═════ MATERIAL SHOWN ═════

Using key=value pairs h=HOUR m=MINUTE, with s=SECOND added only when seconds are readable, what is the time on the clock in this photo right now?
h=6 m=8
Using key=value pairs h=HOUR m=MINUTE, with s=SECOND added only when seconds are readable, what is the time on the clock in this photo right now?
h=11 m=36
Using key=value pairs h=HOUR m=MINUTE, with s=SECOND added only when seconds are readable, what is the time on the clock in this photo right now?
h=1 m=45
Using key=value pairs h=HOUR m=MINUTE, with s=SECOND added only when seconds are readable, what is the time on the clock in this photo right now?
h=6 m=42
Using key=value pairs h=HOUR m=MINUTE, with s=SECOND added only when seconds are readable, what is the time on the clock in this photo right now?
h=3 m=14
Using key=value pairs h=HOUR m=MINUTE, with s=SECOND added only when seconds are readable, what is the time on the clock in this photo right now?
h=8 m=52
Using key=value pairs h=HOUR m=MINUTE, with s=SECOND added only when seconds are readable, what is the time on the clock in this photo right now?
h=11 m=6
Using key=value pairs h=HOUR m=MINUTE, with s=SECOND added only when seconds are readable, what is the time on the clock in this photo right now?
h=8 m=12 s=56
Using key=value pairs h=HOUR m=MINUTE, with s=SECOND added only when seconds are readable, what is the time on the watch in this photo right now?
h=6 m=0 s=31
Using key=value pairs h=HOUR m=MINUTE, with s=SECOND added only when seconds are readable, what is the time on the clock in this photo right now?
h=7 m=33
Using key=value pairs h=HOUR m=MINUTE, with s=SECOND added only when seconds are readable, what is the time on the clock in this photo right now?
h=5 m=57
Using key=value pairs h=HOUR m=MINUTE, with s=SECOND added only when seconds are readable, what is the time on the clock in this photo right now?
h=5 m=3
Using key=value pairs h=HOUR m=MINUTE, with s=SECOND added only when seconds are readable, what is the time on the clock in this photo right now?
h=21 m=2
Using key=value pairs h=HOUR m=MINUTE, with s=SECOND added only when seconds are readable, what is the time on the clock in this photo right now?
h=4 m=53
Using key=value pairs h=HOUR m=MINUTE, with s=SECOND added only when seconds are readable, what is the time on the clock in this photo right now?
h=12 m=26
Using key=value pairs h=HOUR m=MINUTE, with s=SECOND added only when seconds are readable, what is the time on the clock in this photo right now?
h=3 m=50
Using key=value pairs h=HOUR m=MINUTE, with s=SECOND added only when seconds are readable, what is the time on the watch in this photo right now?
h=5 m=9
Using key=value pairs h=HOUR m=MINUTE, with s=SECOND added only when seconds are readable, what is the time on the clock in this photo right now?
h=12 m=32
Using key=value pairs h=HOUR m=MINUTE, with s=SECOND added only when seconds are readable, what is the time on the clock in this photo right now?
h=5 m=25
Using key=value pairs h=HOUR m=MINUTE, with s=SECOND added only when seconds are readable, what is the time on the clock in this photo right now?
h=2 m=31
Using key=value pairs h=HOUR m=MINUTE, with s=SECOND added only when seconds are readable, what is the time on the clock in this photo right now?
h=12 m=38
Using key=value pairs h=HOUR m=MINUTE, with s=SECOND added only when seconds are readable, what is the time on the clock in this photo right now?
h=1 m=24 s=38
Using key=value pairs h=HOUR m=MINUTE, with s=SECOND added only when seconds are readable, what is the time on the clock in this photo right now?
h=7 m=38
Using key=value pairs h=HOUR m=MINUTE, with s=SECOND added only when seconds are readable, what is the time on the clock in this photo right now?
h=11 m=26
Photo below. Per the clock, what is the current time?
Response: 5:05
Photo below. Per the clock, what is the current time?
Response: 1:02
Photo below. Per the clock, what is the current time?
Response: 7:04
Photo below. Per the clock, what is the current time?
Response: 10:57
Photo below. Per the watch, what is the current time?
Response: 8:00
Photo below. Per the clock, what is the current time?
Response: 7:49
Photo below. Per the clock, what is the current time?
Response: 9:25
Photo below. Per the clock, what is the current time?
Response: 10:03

═════

Which lines in the entries above contain the string "Response"? Show every one of them in full.

Response: 5:05
Response: 1:02
Response: 7:04
Response: 10:57
Response: 8:00
Response: 7:49
Response: 9:25
Response: 10:03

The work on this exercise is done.